ASSIGNED TASK:
Without any of the pictures, transcribe all the lines below exactly.

PROVIDED RECORDS:
——————————

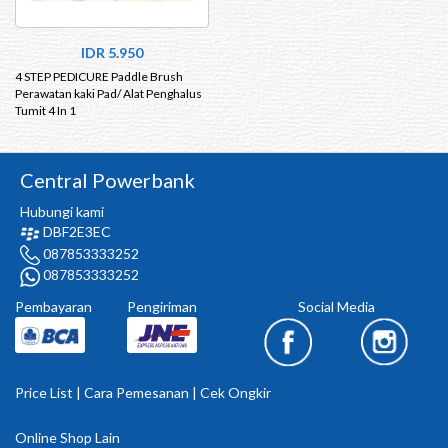
IDR 5.950
4 STEP PEDICURE Paddle Brush
Perawatan kaki Pad/ Alat Penghalus
Tumit 4 In 1
Central Powerbank
Hubungi kami
DBF2E3EC
087853333252
087853333252
Pembayaran
Pengiriman
Social Media
Price List
|
Cara Pemesanan
|
Cek Ongkir
Online Shop Lain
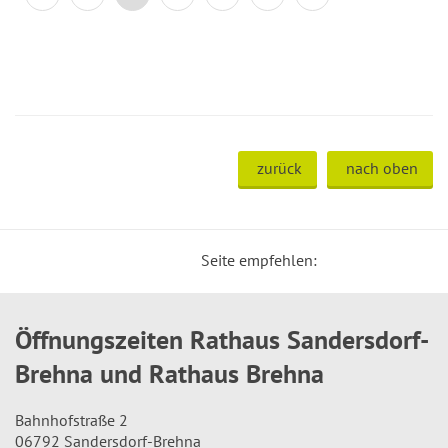
zurück
nach oben
Seite empfehlen:
Öffnungszeiten Rathaus Sandersdorf-
Brehna und Rathaus Brehna
Bahnhofstraße 2
06792 Sandersdorf-Brehna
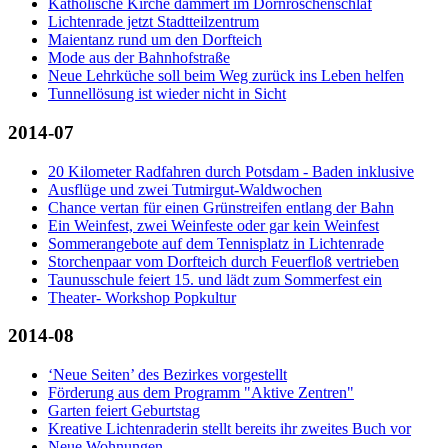
Katholische Kirche dämmert im Dornröschenschlaf
Lichtenrade jetzt Stadtteilzentrum
Maientanz rund um den Dorfteich
Mode aus der Bahnhofstraße
Neue Lehrküche soll beim Weg zurück ins Leben helfen
Tunnellösung ist wieder nicht in Sicht
2014-07
20 Kilometer Radfahren durch Potsdam - Baden inklusive
Ausflüge und zwei Tutmirgut-Waldwochen
Chance vertan für einen Grünstreifen entlang der Bahn
Ein Weinfest, zwei Weinfeste oder gar kein Weinfest
Sommerangebote auf dem Tennisplatz in Lichtenrade
Storchenpaar vom Dorfteich durch Feuerfloß vertrieben
Taunusschule feiert 15. und lädt zum Sommerfest ein
Theater- Workshop Popkultur
2014-08
‘Neue Seiten’ des Bezirkes vorgestellt
Förderung aus dem Programm "Aktive Zentren"
Garten feiert Geburtstag
Kreative Lichtenraderin stellt bereits ihr zweites Buch vor
Neue Wohnungen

——————————

TASK OUTPUT:
IDR 5.950
4 STEP PEDICURE Paddle Brush
Perawatan kaki Pad/ Alat Penghalus
Tumit 4 In 1
Central Powerbank
Hubungi kami
DBF2E3EC
087853333252
087853333252
Pembayaran
Pengiriman
Social Media
Price List
|
Cara Pemesanan
|
Cek Ongkir
Online Shop Lain
zurück
nach oben
Seite empfehlen:
Öffnungszeiten Rathaus Sandersdorf-
Brehna und Rathaus Brehna
Bahnhofstraße 2
06792 Sandersdorf-Brehna
Katholische Kirche dämmert im Dornröschenschlaf
Lichtenrade jetzt Stadtteilzentrum
Maientanz rund um den Dorfteich
Mode aus der Bahnhofstraße
Neue Lehrküche soll beim Weg zurück ins Leben helfen
Tunnellösung ist wieder nicht in Sicht
2014-07
20 Kilometer Radfahren durch Potsdam - Baden inklusive
Ausflüge und zwei Tutmirgut-Waldwochen
Chance vertan für einen Grünstreifen entlang der Bahn
Ein Weinfest, zwei Weinfeste oder gar kein Weinfest
Sommerangebote auf dem Tennisplatz in Lichtenrade
Storchenpaar vom Dorfteich durch Feuerfloß vertrieben
Taunusschule feiert 15. und lädt zum Sommerfest ein
Theater- Workshop Popkultur
2014-08
‘Neue Seiten’ des Bezirkes vorgestellt
Förderung aus dem Programm "Aktive Zentren"
Garten feiert Geburtstag
Kreative Lichtenraderin stellt bereits ihr zweites Buch vor
Neue Wohnungen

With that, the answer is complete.